What’s the Worst that can Happen?
I am in a big dilemma with a man that I work with, in fact he is my manager
who is also 10 years my senior and I am 21. I guess to sum it up I will say
that over the past year we have been working together, he has really put his
guard down to me because the chemistry between us is off the charts! and I
also have learned to bring him out of his formal, proper persona that he has
at work. This guy has shown and done many things that have struck me like
lightning that DING he has fallen for me: He always tells me to be open with
him and vice versa and encourages me to talk about my life,
our co workers always tell us we act like an old married couple because we
tease each other and flirt so much, and finally he has gotten to the point where he has told me that he gets
jealous when I talk about other “potential interests” …Good thing about
this is this man literally sweeps me off my feet.
Now the problem:
One night recently, after work we both decide to stay behind and smoke a few
cigarettes with each other and just chill outside in the parking lot. We
talked for about an hour and a half, when he finally asks me to go to a
winery with him.

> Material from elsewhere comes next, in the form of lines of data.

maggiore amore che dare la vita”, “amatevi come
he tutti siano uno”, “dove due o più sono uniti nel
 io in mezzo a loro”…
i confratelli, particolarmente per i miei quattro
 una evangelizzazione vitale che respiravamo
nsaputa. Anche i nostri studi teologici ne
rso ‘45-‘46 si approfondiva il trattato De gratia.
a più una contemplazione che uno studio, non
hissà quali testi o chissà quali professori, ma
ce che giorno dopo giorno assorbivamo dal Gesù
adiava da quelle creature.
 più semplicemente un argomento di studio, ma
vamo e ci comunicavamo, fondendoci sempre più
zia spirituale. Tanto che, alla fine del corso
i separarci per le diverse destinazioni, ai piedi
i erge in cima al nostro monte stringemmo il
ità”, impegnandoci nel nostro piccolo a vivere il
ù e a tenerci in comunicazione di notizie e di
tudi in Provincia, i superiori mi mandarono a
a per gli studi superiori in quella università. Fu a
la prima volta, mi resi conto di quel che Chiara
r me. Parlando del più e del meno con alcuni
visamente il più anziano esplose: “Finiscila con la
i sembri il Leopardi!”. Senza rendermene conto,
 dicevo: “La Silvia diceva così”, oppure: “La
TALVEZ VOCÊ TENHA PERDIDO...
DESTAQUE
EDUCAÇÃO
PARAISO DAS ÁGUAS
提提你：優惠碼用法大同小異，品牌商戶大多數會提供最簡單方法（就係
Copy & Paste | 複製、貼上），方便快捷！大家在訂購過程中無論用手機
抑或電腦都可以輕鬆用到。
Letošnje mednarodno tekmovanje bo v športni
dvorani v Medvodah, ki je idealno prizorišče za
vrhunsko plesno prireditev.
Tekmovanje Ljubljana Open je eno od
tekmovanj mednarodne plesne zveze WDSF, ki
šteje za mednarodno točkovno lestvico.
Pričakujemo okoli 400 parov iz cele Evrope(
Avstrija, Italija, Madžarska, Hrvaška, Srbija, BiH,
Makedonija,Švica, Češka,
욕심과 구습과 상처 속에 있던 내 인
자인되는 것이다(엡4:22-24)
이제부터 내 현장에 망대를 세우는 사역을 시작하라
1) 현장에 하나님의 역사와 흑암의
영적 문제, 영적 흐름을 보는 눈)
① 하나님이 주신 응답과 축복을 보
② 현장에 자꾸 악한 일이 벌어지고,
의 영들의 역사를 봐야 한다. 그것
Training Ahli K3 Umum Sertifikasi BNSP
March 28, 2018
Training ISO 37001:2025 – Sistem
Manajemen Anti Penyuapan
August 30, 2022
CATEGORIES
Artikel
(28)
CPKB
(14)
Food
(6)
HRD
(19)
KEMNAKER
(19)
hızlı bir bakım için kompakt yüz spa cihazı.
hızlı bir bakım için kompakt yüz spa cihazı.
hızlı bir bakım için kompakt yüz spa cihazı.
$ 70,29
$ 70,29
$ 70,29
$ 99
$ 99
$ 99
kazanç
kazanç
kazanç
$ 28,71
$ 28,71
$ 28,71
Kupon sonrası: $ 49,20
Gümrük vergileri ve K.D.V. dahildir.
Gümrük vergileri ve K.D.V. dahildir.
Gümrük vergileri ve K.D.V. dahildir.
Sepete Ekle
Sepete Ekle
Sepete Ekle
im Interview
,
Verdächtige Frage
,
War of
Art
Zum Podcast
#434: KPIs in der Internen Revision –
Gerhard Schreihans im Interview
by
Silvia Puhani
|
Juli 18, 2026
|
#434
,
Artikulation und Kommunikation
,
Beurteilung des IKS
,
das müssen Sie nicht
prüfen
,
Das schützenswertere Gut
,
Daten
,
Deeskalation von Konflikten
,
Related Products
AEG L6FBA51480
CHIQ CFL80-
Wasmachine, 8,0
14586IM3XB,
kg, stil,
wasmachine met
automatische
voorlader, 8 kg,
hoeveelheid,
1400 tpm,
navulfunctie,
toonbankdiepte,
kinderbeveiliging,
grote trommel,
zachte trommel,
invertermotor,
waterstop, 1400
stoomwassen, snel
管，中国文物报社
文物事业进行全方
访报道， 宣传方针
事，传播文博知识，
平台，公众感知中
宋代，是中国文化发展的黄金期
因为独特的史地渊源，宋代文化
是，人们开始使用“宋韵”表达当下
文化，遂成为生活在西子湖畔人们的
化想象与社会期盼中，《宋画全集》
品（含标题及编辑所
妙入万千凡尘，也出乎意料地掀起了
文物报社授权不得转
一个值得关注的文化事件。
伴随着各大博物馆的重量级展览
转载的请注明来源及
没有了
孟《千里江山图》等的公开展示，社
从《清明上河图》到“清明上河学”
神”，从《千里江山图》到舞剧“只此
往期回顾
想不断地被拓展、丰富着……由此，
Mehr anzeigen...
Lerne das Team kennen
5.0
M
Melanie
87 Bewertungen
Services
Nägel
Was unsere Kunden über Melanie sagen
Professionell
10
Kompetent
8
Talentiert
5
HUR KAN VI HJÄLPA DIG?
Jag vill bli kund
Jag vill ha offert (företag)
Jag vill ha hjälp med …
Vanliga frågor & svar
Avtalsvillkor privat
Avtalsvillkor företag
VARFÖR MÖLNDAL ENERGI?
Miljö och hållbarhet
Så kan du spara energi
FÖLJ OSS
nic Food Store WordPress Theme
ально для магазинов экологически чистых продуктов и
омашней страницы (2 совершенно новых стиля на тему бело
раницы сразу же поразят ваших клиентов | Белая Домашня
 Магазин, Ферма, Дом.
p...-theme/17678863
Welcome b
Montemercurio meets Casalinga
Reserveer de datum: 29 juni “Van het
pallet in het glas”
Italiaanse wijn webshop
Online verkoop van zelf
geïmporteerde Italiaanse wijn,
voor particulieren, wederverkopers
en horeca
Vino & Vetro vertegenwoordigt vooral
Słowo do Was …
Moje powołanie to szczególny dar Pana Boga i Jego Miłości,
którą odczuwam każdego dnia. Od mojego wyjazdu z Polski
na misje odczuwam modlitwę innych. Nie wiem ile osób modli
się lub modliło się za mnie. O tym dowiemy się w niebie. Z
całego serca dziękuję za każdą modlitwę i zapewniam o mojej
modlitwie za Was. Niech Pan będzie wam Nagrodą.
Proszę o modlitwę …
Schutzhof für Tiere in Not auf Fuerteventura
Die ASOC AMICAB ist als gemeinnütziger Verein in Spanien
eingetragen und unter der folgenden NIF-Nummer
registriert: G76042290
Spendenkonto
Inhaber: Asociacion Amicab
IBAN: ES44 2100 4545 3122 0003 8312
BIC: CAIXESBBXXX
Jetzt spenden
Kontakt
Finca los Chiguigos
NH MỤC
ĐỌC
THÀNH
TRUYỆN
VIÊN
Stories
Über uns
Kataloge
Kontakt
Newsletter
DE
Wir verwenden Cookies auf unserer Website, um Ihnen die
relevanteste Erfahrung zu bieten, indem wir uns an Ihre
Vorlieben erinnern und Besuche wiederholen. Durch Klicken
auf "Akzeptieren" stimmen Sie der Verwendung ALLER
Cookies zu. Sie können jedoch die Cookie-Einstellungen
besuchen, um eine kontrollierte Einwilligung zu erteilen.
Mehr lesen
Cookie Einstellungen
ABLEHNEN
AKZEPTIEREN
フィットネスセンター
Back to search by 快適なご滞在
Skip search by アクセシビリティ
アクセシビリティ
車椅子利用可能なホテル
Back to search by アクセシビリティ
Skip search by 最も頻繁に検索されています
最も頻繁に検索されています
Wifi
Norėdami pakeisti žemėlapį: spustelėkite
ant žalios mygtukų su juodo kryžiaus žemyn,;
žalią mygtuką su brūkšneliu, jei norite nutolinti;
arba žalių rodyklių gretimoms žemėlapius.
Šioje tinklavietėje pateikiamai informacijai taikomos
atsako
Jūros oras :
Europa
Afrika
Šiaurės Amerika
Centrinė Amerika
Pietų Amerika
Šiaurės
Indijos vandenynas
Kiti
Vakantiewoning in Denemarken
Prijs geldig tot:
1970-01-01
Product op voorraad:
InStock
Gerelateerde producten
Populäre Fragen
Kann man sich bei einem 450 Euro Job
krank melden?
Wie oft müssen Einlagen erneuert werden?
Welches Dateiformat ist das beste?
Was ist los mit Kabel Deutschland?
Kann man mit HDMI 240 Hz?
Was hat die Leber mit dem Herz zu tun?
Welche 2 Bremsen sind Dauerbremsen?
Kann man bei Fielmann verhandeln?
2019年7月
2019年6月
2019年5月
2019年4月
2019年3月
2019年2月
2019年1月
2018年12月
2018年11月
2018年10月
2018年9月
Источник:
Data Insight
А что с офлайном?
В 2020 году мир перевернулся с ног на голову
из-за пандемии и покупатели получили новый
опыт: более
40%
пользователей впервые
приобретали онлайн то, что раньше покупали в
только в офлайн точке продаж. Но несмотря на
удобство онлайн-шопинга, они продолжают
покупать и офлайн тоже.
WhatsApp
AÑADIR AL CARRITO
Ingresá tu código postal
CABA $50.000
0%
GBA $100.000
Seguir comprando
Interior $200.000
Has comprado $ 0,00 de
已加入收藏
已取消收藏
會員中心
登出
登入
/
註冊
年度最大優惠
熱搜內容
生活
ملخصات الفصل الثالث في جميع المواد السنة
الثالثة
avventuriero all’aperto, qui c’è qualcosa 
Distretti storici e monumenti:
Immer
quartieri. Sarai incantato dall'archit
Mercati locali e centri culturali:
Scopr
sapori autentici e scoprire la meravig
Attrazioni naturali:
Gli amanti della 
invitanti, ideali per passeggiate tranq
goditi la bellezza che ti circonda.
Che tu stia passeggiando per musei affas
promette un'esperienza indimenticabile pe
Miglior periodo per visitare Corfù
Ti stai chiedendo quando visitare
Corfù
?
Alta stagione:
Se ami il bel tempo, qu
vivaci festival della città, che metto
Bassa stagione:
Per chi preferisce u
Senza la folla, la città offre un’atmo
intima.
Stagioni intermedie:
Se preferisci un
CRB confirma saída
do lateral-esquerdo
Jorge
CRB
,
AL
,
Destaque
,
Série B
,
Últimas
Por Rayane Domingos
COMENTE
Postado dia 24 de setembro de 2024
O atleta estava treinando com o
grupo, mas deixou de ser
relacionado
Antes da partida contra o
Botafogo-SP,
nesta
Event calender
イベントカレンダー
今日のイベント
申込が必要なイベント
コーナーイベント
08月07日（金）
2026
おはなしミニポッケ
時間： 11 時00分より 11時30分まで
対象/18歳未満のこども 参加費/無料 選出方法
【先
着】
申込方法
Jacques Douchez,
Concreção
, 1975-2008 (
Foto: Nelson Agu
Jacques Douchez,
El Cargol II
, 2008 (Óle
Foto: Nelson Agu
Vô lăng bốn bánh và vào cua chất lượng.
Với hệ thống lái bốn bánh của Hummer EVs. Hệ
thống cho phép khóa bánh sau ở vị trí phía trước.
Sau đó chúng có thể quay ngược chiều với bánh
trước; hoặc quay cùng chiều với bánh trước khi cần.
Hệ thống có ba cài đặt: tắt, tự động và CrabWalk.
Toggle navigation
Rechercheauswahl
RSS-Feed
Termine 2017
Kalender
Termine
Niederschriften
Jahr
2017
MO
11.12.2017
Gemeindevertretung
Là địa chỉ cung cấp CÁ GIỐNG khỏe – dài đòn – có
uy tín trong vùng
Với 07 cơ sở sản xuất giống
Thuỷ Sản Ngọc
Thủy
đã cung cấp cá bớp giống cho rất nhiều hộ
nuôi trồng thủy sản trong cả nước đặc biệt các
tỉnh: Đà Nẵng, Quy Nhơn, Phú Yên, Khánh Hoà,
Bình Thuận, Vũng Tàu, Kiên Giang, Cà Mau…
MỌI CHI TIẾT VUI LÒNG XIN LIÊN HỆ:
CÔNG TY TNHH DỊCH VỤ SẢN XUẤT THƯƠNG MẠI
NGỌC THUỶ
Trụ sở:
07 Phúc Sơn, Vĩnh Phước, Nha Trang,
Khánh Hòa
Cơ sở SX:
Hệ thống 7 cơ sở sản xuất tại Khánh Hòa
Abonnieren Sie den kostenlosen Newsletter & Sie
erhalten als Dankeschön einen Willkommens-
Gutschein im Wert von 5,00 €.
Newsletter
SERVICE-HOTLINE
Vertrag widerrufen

I accepted because
A) I am quitting my job
B)I like him
C)I like him
Now the question finally, =) is I am really bummed out because he has a
girlfriend who he has been with for a year and have known each other for 6
yrs,both live together. Should I just take the risk and have a potentially
passionate romance or should I run, and far away?
This is an extremely personal dilemma, I must say, because I personally cannot tell you whether you should get into the middle of a relationship and potentially ruin it by following your emotions, or if you should back off and play the “what’s right” card. But what I CAN do is tell you what I personally would do, and that is take him up on the invitation and have yourself a good time. This is simply a question of values. And if you value looking ahead in life and doing the right thing, then it’s probably not in you to get into this unknown situation with your eyes closed and hope for the best. But if you value getting into situations that do not always turn out how you expect, then it’s probably best to see where this whole thing goes. To be fair, he is inviting YOU, so you are obviously not barging in or getting involved where you’re not wanted. You say you like him and plus you’re quitting the job, so there shouldn’t be much of a problem there. The fact that he’s got a girlfriend, sure, it poses as a slight issue, but just talk to him about it on the day you’re out with him and see what his feelings are towards her and what direction his current relationship is heading.
I’ve personally always followed the most interesting route rather than the safe one, and if it’s done with a little bit of caution and responsibility, then it should all be good fun. You should weigh your options and think what’s the worst that can happen if you DO get involved with this man. He is older, yes, and it probably will not end with you two staying together forever, but that could be a great experience and make you much wiser for the future. I say live in the moment and go for it, just do it on a straight head and don’t expect the world so if something doesn’t work out, you will be prepared. Go forward and see where it takes you, plus you’ll get to taste some good wine in the meanwhile.